Comment déterminer le juste don ?
Mettez-vous à la place de l’autre, imaginez ce que vous aimeriez recevoir si vous étiez artisan.
Réfléchissez à la valeur du temps, si vous pensez que la valeur du temps de chaque personne est la même ou pas. Combien vaut une heure de votre temps. Traitez-vous tout le monde de manière égale ? Valez-vous plus, moins ou la même chose que les autres.
Essayez d’être généreux, ou de donner un minimum, et ressentez en votre cœur ce qui vous semble le plus juste.
Écoutez votre cœur et votre conscience. Utiliser cette opportunité pour développer votre sens de l’amour et du don de ce qui est juste selon vous.

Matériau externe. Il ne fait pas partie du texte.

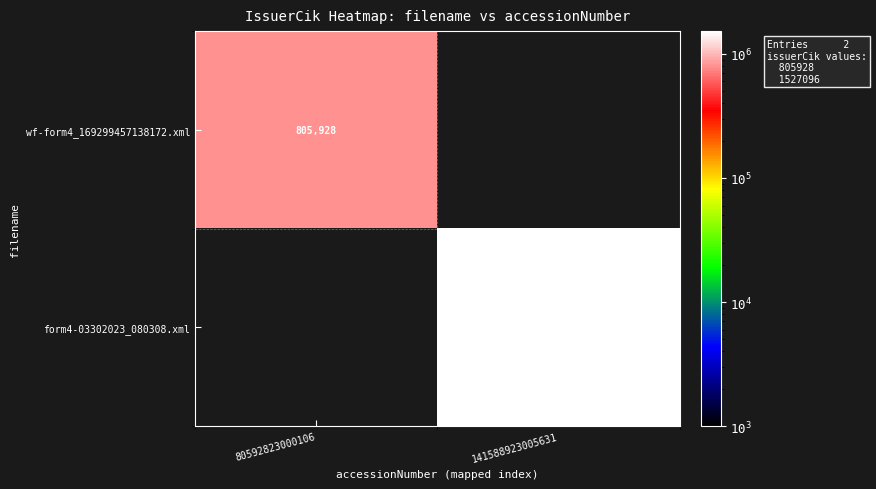

Is the value of form4-03302023_080308.xml at 141588923005631 greater than the value of wf-form4_169299457138172.xml at 80592823000106?

Yes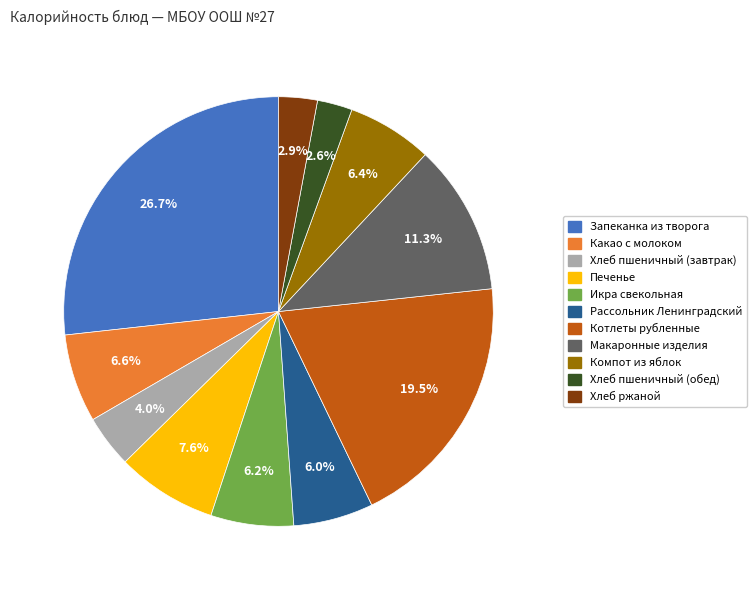

True or false: Хлеб пшеничный (обед) accounts for 3% of the total.

True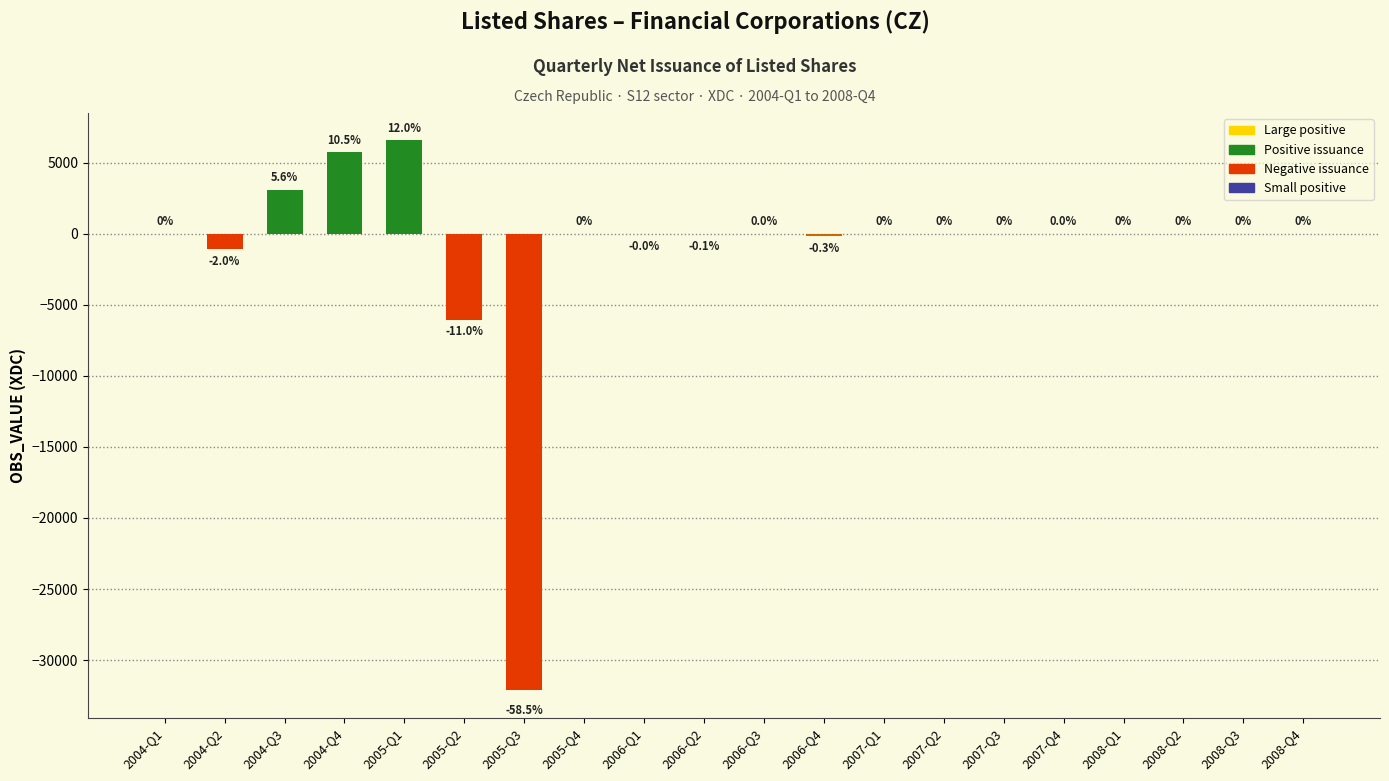

Is it true that the value at 2004-Q1 is -17591?

False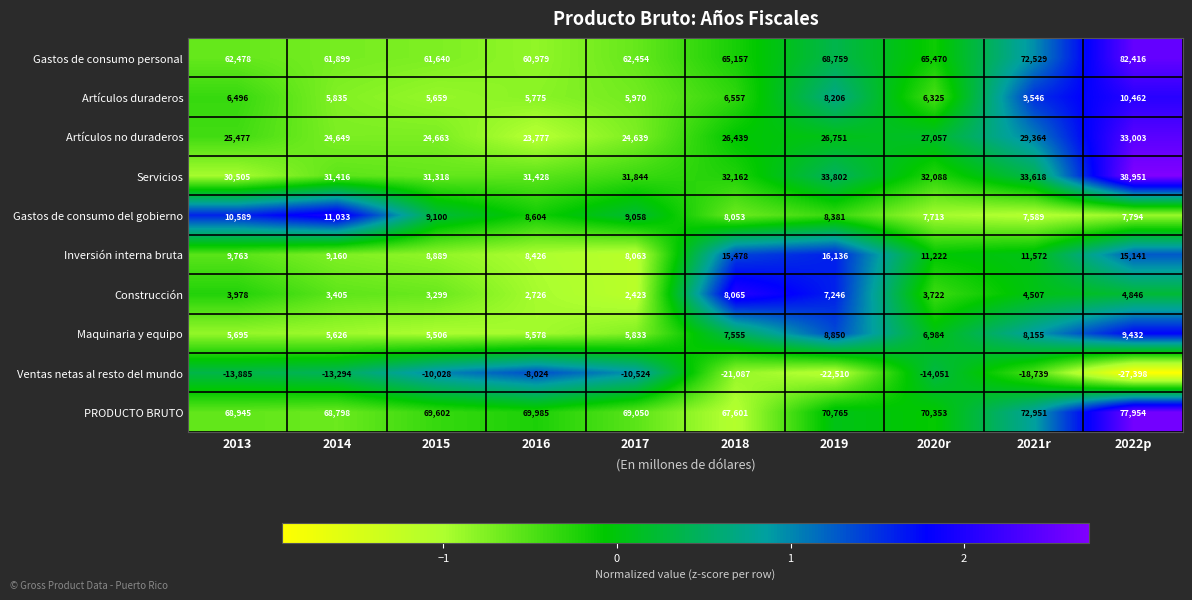

Rank the series at 2014 from lowest to highest value.

Ventas netas al resto del mundo, Construcción, Maquinaria y equipo, Artículos duraderos, Inversión interna bruta, Gastos de consumo del gobierno, Artículos no duraderos, Servicios, Gastos de consumo personal, PRODUCTO BRUTO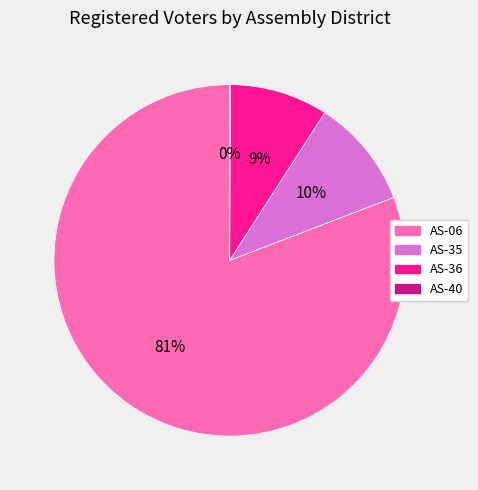

To the nearest percent, what is the combined percentage of AS-06 and AS-35?

91%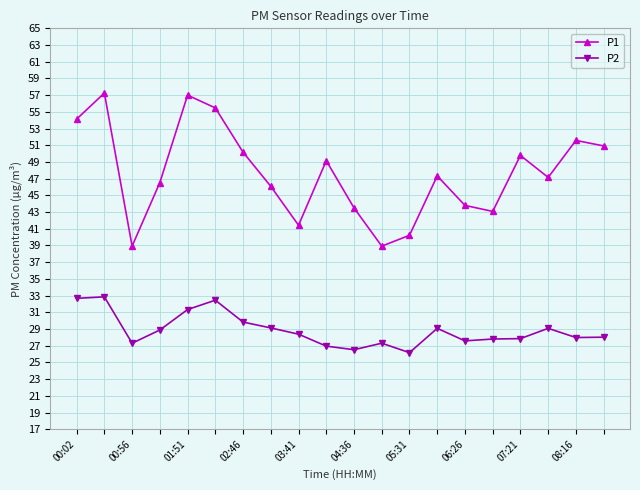

What is the average value of the P2 series?

28.9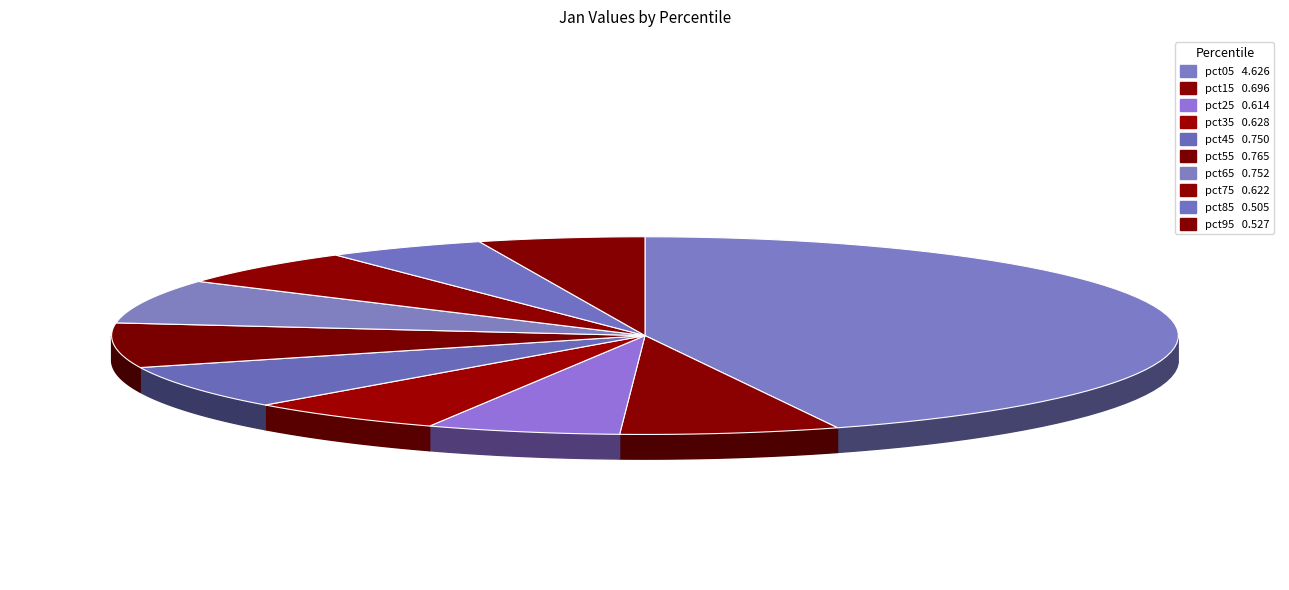

To the nearest percent, what is the combined percentage of pct35 and pct25?

12%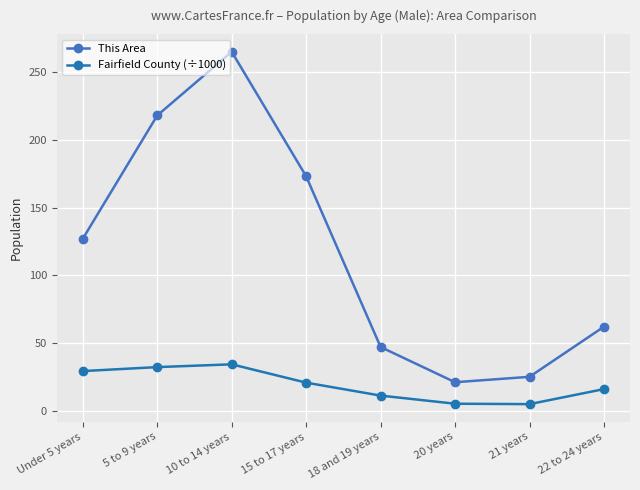

What is the sum of all Fairfield County (÷1000) values?

153.3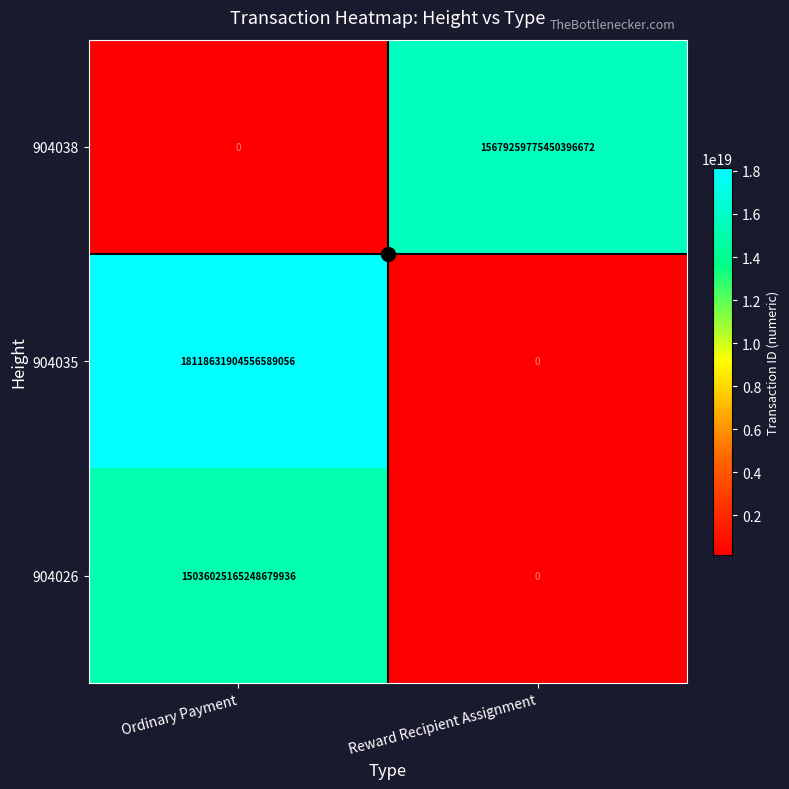

Which series changed the most between Ordinary Payment and Reward Recipient Assignment?

904035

Juste pour vous donner une indication, si vous avez vraiment peu de moyen mais appréciez mon travail, 120 à 150€ par jour (15 à 20€ par heure de travail) me permet de continuer mon activité, si c’est de temps en temps. Sinon, 200 à 250€ par jour (25 à 30€ par heure) est un montant qui me permet de vivre et développer mon activité et engager mes passions. Certaines personnes sont plus généreuses et me donnent 35 ou 40 € par heure. Si c’est pour un chantier participatif, plus complexe à préparer et gérer, c’est plutôt 250€ à 300€ par jour.